7. Seek out online support groups
Earlier, we mentioned that you could build a tribe by being there for friends who need your help and support in weathering this pandemic. Well, if you’re the one who needs such support during these difficult times, don’t ever hesitate to reach out and say you need help. Your best friends would definitely want to be there for you, but again, it could be difficult for them to figure out that you are going through an extraordinarily rough time now that you don’t see each other regularly. So try to be the first to reach out and give your friends a chance to be there for you, despite the restrictions of a lockdown.
Now, if you’re absolutely sure that all of your friends are likewise in a bad place and that no one you know has the headspace to help you out, there are a lot of online forums and support groups you could join instead. Just be sure to seek help for anything you need.
8. Enrol in online classes/Zoom workouts
One fun way to meet new people is to take online classes. What’s the one skill or workout you’ve always wanted to try “if only you had the time?” Well, now that you’re no longer commuting to and from work, then you’d have at least an hour daily to finally try these things out by enrolling in online classes. You could learn a new language or finally get in on the Zumba fitness trend, once and for all. Even though you’d only be meeting your teachers/classmates virtually, you would still be making new connections during this pandemic, which is a feat in and of itself — on top of the new things you’d be learning from the class and from the other people in it.

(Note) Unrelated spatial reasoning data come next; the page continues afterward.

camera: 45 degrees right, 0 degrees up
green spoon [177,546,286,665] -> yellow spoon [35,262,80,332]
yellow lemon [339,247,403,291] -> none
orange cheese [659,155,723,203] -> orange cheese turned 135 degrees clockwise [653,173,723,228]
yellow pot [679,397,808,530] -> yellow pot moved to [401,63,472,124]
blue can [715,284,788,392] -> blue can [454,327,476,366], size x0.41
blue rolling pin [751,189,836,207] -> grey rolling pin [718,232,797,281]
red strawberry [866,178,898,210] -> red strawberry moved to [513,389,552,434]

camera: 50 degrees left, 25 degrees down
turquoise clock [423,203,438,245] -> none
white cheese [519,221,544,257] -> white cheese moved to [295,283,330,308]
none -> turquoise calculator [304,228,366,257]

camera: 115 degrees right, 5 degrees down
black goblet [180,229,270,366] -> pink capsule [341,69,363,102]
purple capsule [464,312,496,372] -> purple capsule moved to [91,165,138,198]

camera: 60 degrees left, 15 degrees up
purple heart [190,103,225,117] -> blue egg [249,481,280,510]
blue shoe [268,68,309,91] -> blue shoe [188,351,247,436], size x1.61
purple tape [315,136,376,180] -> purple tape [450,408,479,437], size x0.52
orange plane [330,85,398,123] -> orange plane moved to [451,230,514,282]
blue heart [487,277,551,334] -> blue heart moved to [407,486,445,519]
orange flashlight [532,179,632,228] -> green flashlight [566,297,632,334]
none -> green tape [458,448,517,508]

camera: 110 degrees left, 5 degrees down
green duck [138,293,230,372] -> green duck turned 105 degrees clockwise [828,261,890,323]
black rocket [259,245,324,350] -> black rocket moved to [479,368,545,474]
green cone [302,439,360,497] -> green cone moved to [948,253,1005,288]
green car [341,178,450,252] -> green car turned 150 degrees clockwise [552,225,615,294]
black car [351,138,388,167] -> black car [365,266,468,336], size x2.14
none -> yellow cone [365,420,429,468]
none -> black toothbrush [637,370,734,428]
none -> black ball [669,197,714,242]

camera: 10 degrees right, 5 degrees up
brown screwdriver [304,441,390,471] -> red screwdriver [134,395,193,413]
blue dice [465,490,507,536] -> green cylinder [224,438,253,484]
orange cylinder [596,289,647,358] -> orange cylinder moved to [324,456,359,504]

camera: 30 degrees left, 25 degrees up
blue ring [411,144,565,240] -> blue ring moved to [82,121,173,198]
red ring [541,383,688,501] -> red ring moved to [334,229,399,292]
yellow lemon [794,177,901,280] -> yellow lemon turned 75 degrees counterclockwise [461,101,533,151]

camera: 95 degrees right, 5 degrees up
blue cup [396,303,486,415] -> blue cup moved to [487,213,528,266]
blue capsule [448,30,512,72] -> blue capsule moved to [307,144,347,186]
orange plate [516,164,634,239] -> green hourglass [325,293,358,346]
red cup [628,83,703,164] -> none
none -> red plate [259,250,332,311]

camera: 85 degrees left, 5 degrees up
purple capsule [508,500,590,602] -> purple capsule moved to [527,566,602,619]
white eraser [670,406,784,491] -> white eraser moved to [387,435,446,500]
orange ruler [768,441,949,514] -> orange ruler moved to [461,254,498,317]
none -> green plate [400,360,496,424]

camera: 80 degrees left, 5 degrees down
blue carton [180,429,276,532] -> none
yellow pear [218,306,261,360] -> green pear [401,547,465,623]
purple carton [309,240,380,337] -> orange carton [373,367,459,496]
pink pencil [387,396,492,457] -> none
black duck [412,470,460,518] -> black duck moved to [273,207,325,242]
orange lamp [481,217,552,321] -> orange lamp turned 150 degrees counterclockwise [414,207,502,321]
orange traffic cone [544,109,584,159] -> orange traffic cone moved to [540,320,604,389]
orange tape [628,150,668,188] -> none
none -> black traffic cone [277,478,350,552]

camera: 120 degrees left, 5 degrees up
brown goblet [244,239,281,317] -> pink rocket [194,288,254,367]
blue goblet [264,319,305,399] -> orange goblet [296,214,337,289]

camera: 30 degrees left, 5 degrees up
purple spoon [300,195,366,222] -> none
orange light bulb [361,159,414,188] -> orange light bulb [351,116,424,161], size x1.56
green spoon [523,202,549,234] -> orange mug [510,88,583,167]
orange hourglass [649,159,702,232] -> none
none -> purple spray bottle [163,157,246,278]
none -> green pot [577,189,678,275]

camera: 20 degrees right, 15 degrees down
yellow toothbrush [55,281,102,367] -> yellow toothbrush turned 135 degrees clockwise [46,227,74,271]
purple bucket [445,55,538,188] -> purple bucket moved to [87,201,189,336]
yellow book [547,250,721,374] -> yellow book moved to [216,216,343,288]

9. Hit the platonic networking apps
TinderSocial and Bumble BFF are only two of the mobile apps where you could meet new people for non-dating purposes. You could meet people who share the same interests, or some who have pets they’d like you to meet, or maybe even some family recipes they could share with you. Such innocent, platonic friendships are great for a time like this, so luckily there is an app for almost anything these days.
10. Go on socially-distanced dates
Finally, you could always go out for safe, socially-distanced, and health protocol-compliant dates. Physical health is very important, but mental health is very much important, too, so feelings of intense isolation should not be taken for granted. Meeting up with your friends in open spaces like parks shouldn’t be a problem, so long as all of you keep your masks on and ensure sufficient distance between you.
Basically, just follow all health protocols and make sure you’re not coming back home to a house shared with older people or other high-risk individuals. If not, then go have your fill of social life so you may be better equipped to survive the rest of this pandemic.
Human beings are social in nature, which is all the more reason why lockdowns feel so unnatural and unnerving for us. We need the company of other people to keep us sane, especially through these crazy times, so make sure you try the tips mentioned in this article on how you can build a tribe and stay in touch amid the pandemic.